Menurut Kami, Komunitas Penyedia Tenaga Kerja Internasional (KAPTEN) Indonesia, harus ditenggarai dengan bijak, selain menahan lajunya pemberangkatan secara kucing-kucingan dibanyak jalan tikus, maka penting dibereskan yang sudah terlanjur ada negeri Malaysia, kami selaku Asosiasi yang bergerak diketenagakerjaan sangat mendukung ide baik pemerintah, dengan catatan bukan sekedar narasi dan simbolisasi, hulu hingga hilir harus diselesaikan dan dirapihkan.
Point-point penting KAPTEN INDONESIA berikan sebagai solusi percepatan dan penguatan adalah :
- Seluruh stakeholder termasuk swasta yang kompeten dilibatkan dan berkomitmen satu hati menyelesaikan agenda perbatasan.

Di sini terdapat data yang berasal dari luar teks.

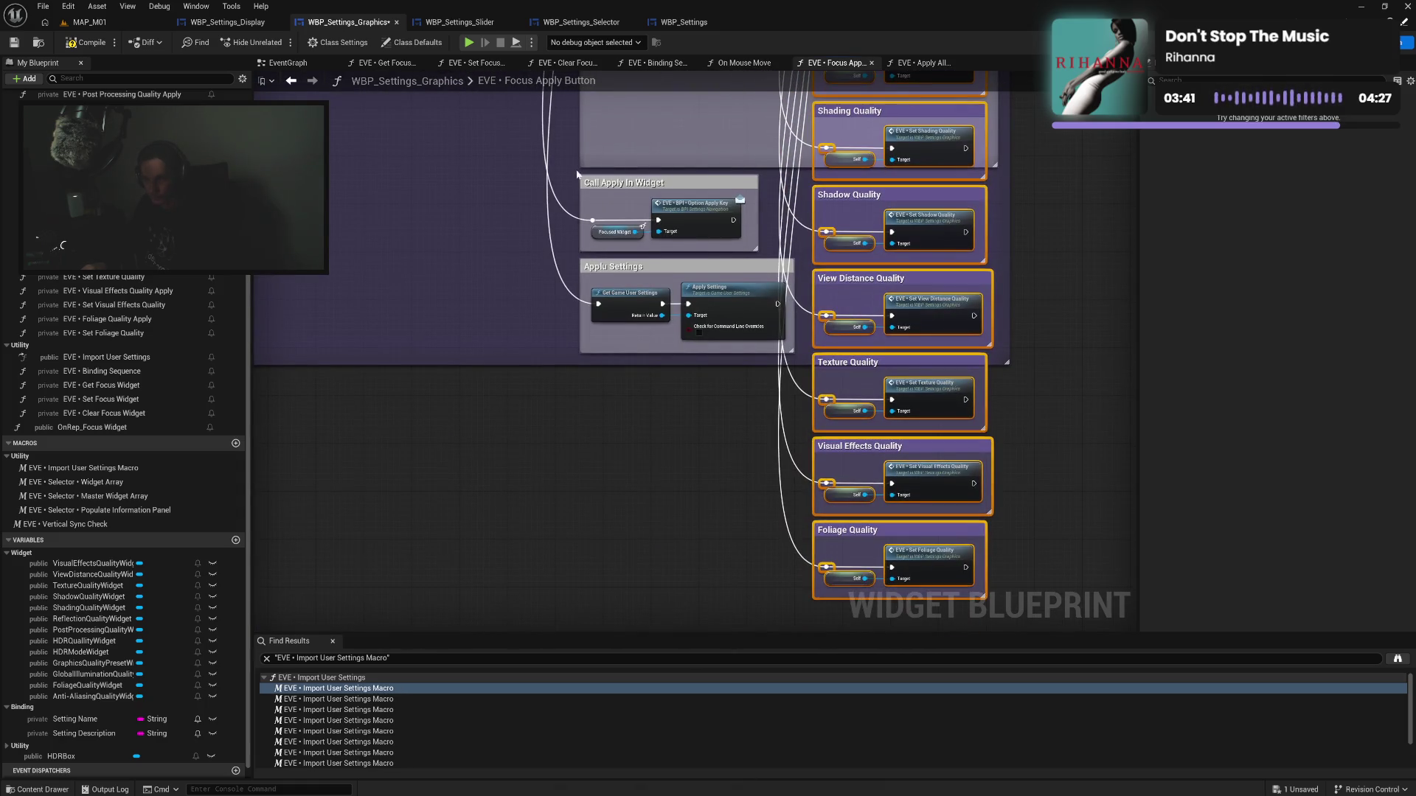
Shift the Call Apply In Widget and Apply Settings comments up-left and extend the grey and purple boxes
{"action": "left_click_drag", "start_coordinate": [585, 191], "coordinate": [789, 353]}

- Percepat MoU kedua negara Malaysia dan Indonesia, terkhusus penyelesaian perbatasan demi kedaulatan kedua negara.
- Bentuk Satgas Kemanusian dengan mengajak pelaku-pelaku usaha swasta yang terkait.
- Pembentukan pos jaga di perbatasan, bertugas memantau dan melacak keluar masuknya WNI.
- Penting pendataan WNI secara tuntas di Malaysia dan rehiring dengan cara mandiri tanpa membebani pemerintah persoalan pembiayaan.
- Berikan kewenangan full swasta mengurusi segala penempatan secara baik dan benar, pemerintah harus melakukan pengawasan super ketat pelaku penempatan, hentikan langkah mafia Human Trafficking.
- Perusahaan penempatan yang nakal harus dicabut izin operasionalnya, jangan justru main mata dengan pelaku, dan oknum-oknum pejabat yang terlibat pecat secara tidak hormat.
- Calon PMI harus dibekali dengan kurikukum pendidikan yang memadai, seperti perbaikan Fisik, Mental dan Kedisiplinan (FMD), wawasan Kebangsaan dan Nasionalisme, pembekalan pengetahuan budaya negara tujuan, bahasa yang formal negara tersebut dan penting pengetahuan Kerohanian. Artinya benahi hulunya karena hilir pasti tuntas.
- Perkuat dan penambahan personil pertahanan dan keamanan di perbatasan, dengan pola penjagaan ketat terhadap seluruh WNI yang memasuki negara tujuan dan WNI yang berani melanggar, cabut haknya keluar negeri.
Atas nama KAPTEN INDONESIA, menyambut baik niat tulus pemerintah meski itu tidak cukup Bapak Presiden.